Abstract
Background
Androgens are associated with the risk of endometrial carcinoma (EC). However, their roles as prognostic factors are less clear. This study aimed to investigate the prognostic impact of different androgenic hormones and further uncovered the involved mechanism.
Methods
We examined associations between endogenous testosterone levels (total, bioavailable and free testosterone) and the clinical outcomes in patients with EC. The biological function of androgen was examined by in vitro and in vivo experiments.
Results
Compared with healthy controls, patients with EC showed significantly higher levels of testosterone. However, higher levels of bioavailable and free testosterone in EC patients correlated with favourable clinicopathological features.
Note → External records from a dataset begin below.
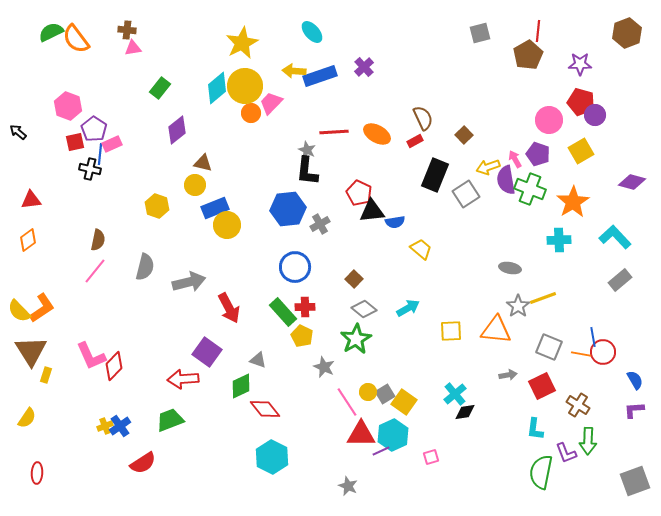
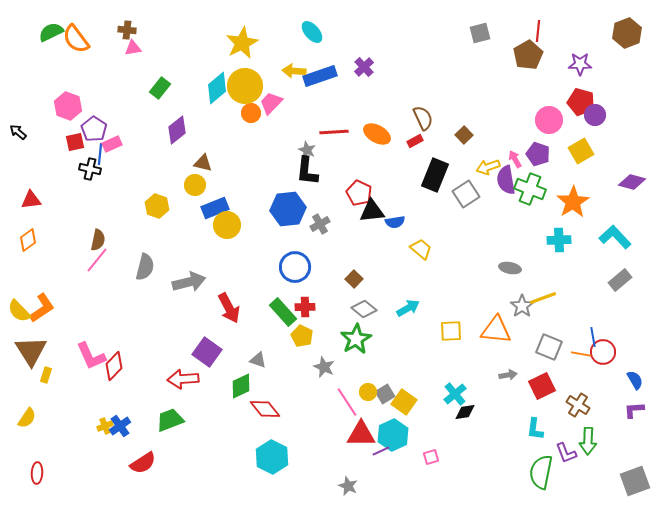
pink line at (95, 271): moved 2 px right, 11 px up
gray star at (518, 306): moved 4 px right
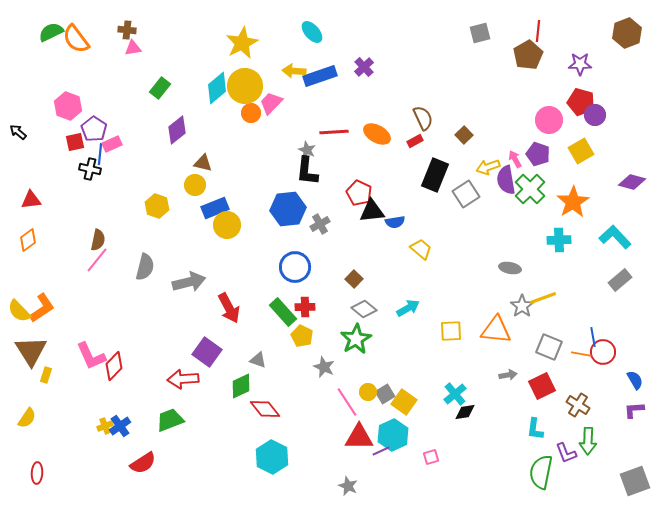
green cross at (530, 189): rotated 24 degrees clockwise
red triangle at (361, 434): moved 2 px left, 3 px down
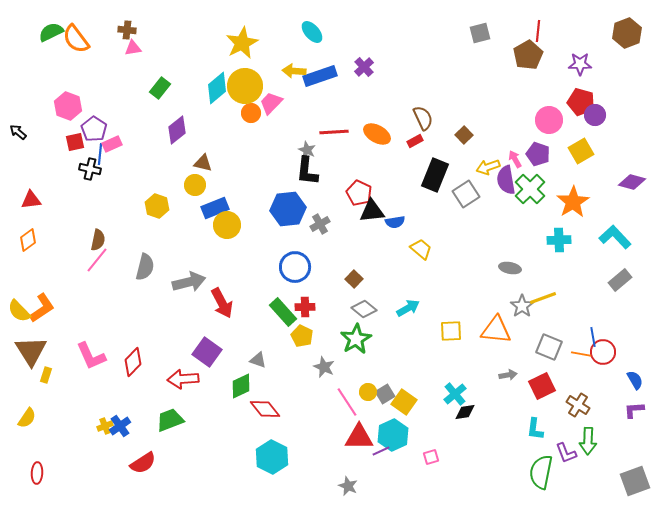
red arrow at (229, 308): moved 7 px left, 5 px up
red diamond at (114, 366): moved 19 px right, 4 px up
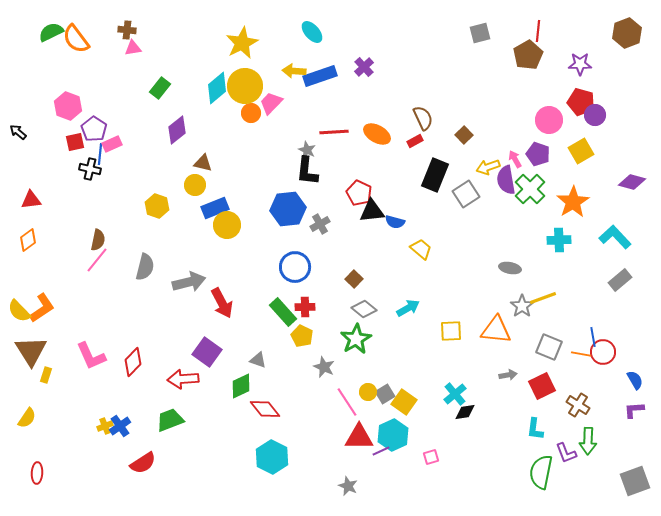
blue semicircle at (395, 222): rotated 24 degrees clockwise
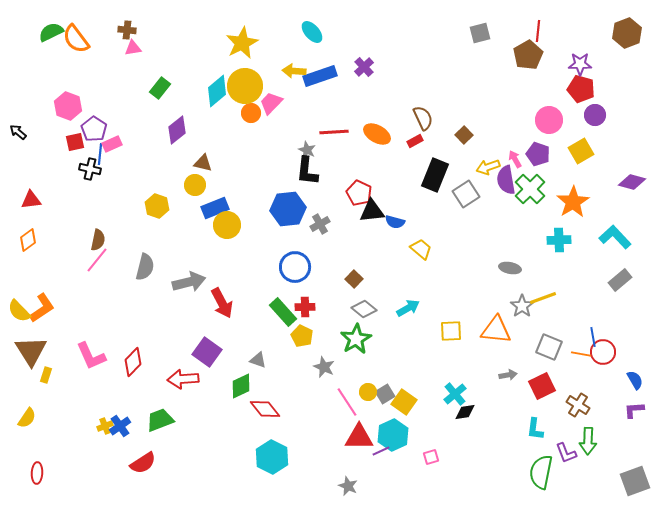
cyan diamond at (217, 88): moved 3 px down
red pentagon at (581, 102): moved 13 px up
green trapezoid at (170, 420): moved 10 px left
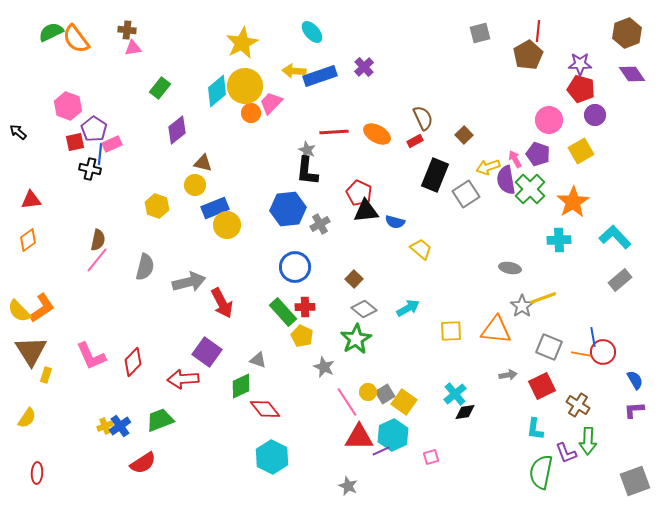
purple diamond at (632, 182): moved 108 px up; rotated 40 degrees clockwise
black triangle at (372, 211): moved 6 px left
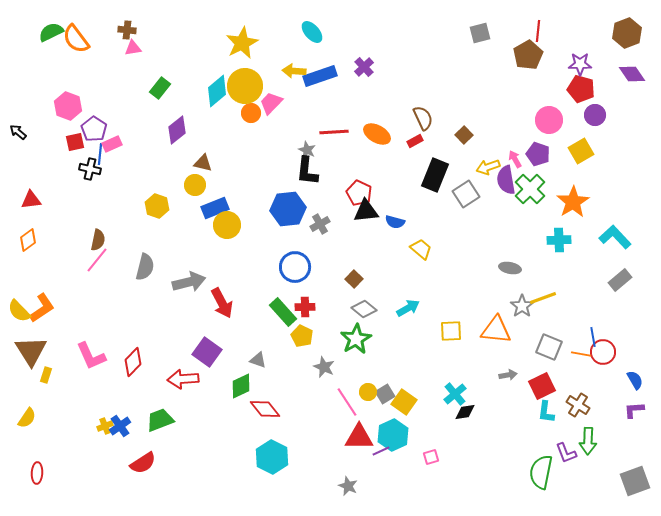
cyan L-shape at (535, 429): moved 11 px right, 17 px up
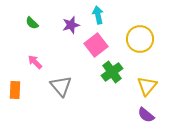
Kaplan-Meier survival analysis indicated that higher bioavailable and free testosterone levels were associated with better overall survival (P = 0.048, P = 0.036, respectively), which was not observed in subgroup analysis of total testosterone (P = 0.097). Furthermore, in vitro and in vivo experiments confirmed that androgen-dihydrotestosterone (DHT) could inhibit the migration and invasion of EC cells. Mechanistically, DHT could recruit β-catenin to E-cadherin to stabilize the adhesion junctions and inhibit β-catenin translocation into the nucleus in EC cells.
Conclusions
Androgens may potentially predict the prognosis of patients with EC.